If you answered the questions correctly, then in the highlighted column vertically get one of the names of saturated hydrocarbons. Name this word?

.
Alkanes - the name of saturated hydrocarbons according to the international nomenclature. Paraffins are the historically preserved name for saturated hydrocarbons.

In the molecules of these compounds, all valence bonds of carbon and hydrogen are completely saturated. That is why these hydrocarbons are not capable of addition reactions. In this regard, this class of hydrocarbons can be defined as follows:
Hydrocarbons with the general formula C n H 2n+2 that do not add hydrogen and other elements are called saturated hydrocarbons or alkanes (paraffins).

The simplest representative of saturated hydrocarbons is methane.

The structure of the methane molecule.

The molecular formula of methane is CH 4 .
Since hybridization is involved s- electron and three p- electron, then this type of it is called sp 3 - hybridization.
Valence angle: 109 degrees.

Methane homologues.

There are many hydrocarbons similar to methane, i.e. methane homologues (Greek "homolog" - similar). Molecules contain two, three, four or more carbon atoms. Each subsequent hydrocarbon differs from the previous one by a group of atoms CH 2. For example, if you mentally add a CH 2 group to a CH 4 methane molecule (the CH 2 group is called a homological difference), then the next hydrocarbon of the methane series is obtained - ethane C 2 H 6, etc.

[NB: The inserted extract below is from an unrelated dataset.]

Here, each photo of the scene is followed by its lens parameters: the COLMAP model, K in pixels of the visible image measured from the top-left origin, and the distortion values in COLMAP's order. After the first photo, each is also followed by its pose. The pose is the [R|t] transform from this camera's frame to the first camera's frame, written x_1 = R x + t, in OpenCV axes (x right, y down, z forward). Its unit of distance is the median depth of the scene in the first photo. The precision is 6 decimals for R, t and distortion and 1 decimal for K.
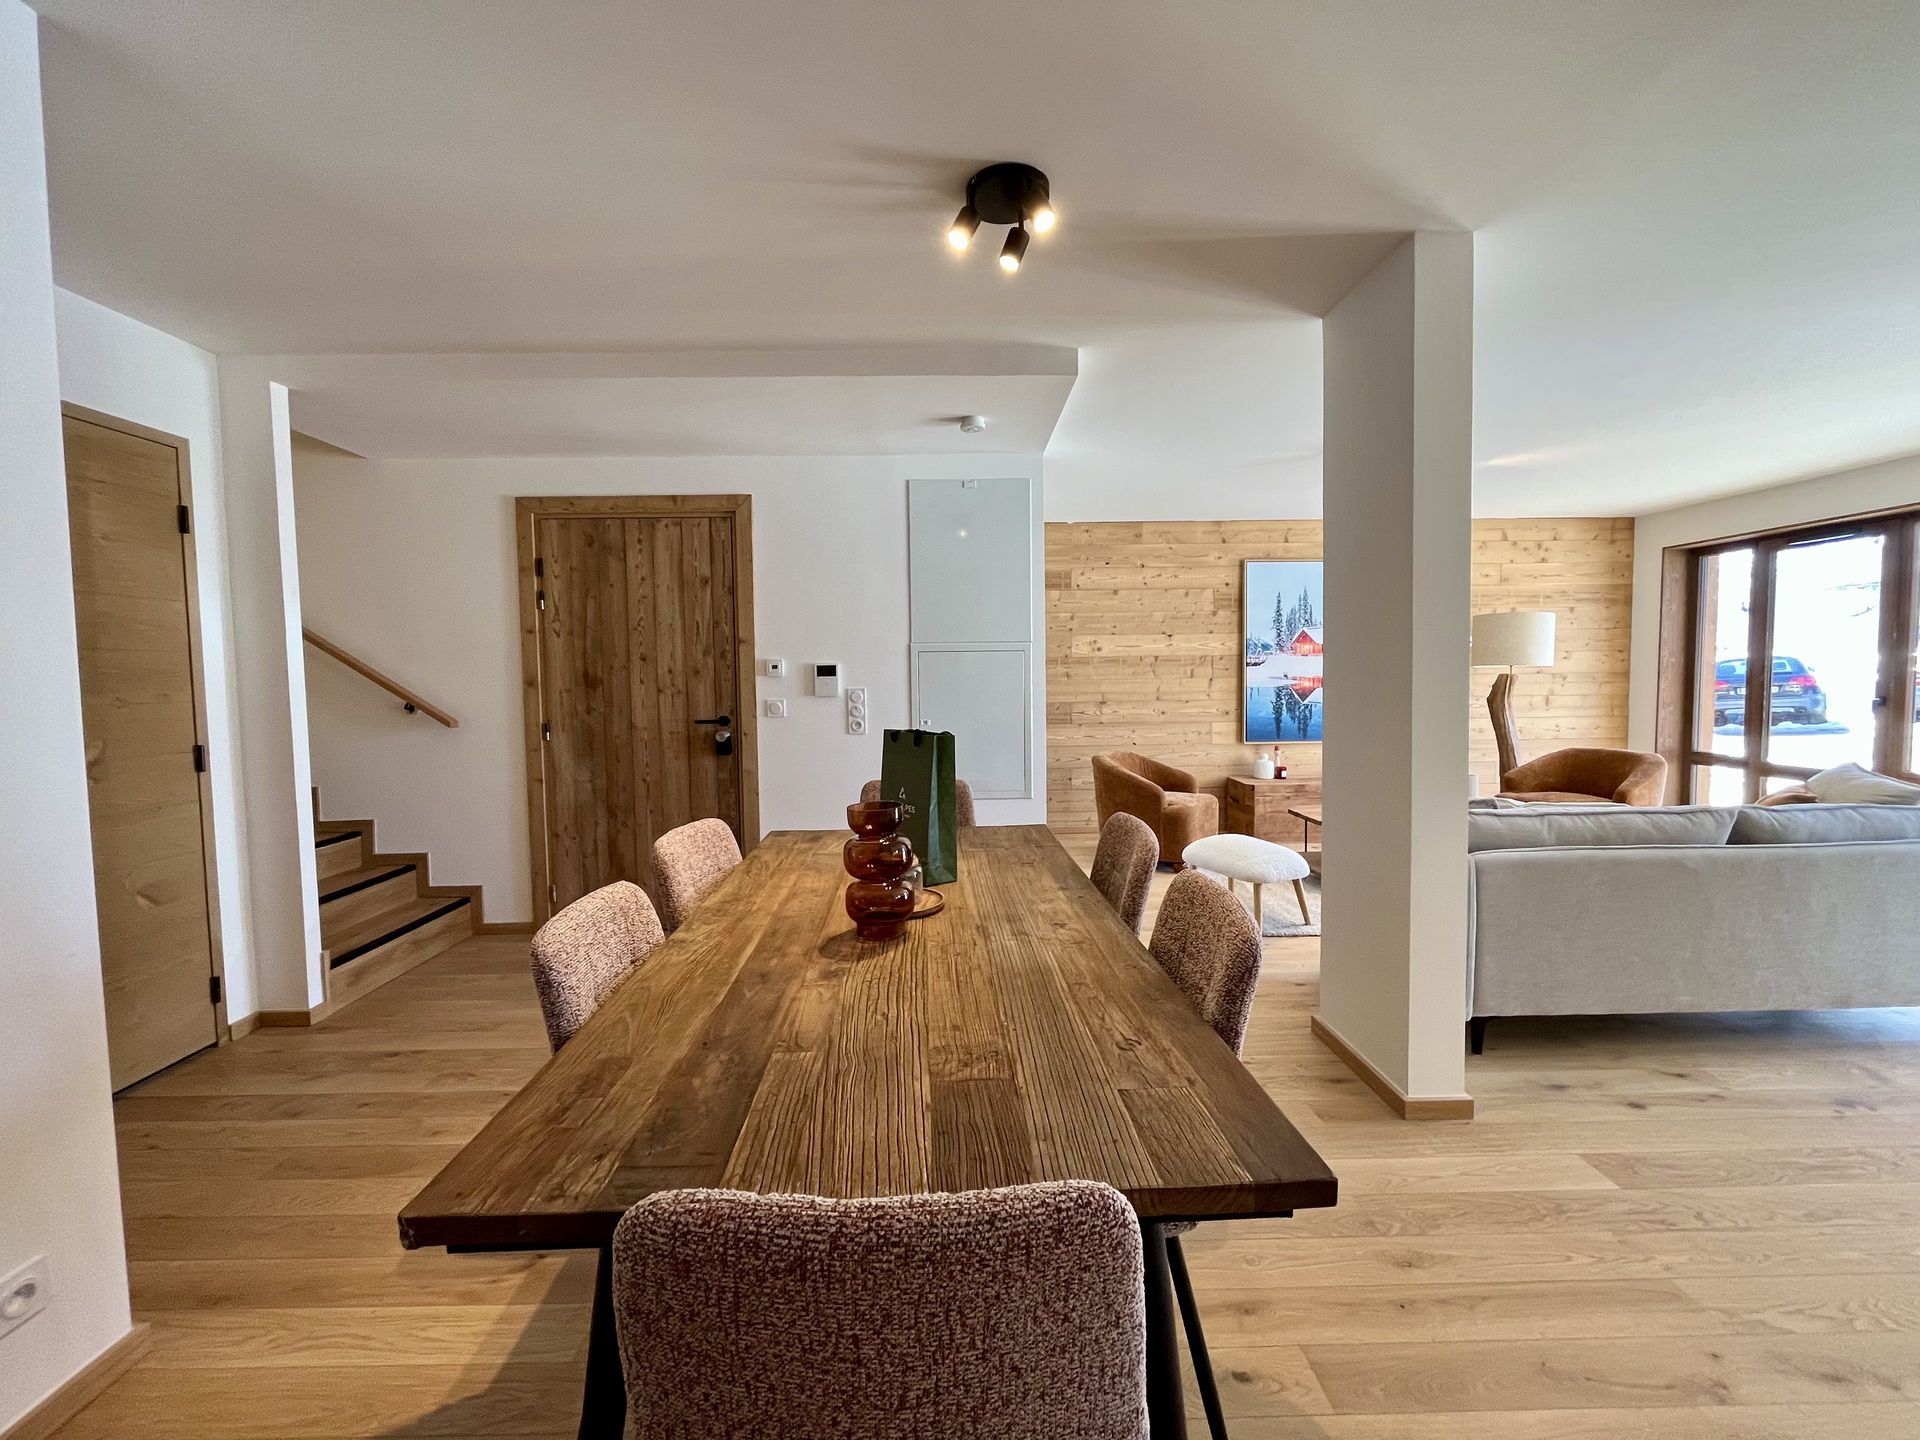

The homologous rad of methane.

CH 4 - Methane

C 2 H 6 - Ethane

C 3 H 8 - Propane

C 4 H 10 - Butane

C 5 H 12 - Pentane

C 6 H 14 - Hexane

C 7 H 16 - Heptane

C 9 H 20 - Nonan

Isomerism and nomenclature.

To compile the names of saturated branched chain hydrocarbons, it is assumed that in all molecules the hydrogen atoms are replaced by various radicals. To determine the names of a given hydrocarbon, a certain order is followed:

  1. The longest carbon chain is chosen in the formula and the symbols of carbon atoms are numbered, starting from the end of the chain, to which the branching is closer.
  2. They name the radicals (starting with the simplest) and use numbers to indicate the place at the numbered carbon atoms. If the same carbon atom has two identical radicals, then the number is repeated twice. The number of identical radicals is indicated using numbers in Greek ("di" - two, "three" - three, "tetra" - four, etc.)
  3. The full name of this hydrocarbon is given by the number of carbon atoms in the numbered chain.

Finding in nature.

The simplest representative of saturated hydrocarbons is methane- is formed in nature as a result of the decomposition of the remains of plant and animal organisms without air access. This explains the appearance of gas bubbles in swampy water bodies. Sometimes methane is released from coal seams and accumulates in mines. Methane makes up the bulk of natural gas ( 80 -97% ). It is also found in gases released during oil production. The composition of natural gas and petroleum gases also includes ethane C 2 H 6 , propane C 3 H 8 , butane C 4 H 10 and some others. Gaseous, liquid and solid saturated hydrocarbons are contained in oil.

physical properties.

Methane is a colorless and odorless gas, almost 2 times lighter than air, slightly soluble in water. Ethane, propane, butane under normal conditions are gases, from pentane to pentadecane are liquids, and the following homologues are solids.
With an increase in the relative molecular masses of saturated hydrocarbons, their boiling and melting points naturally increase.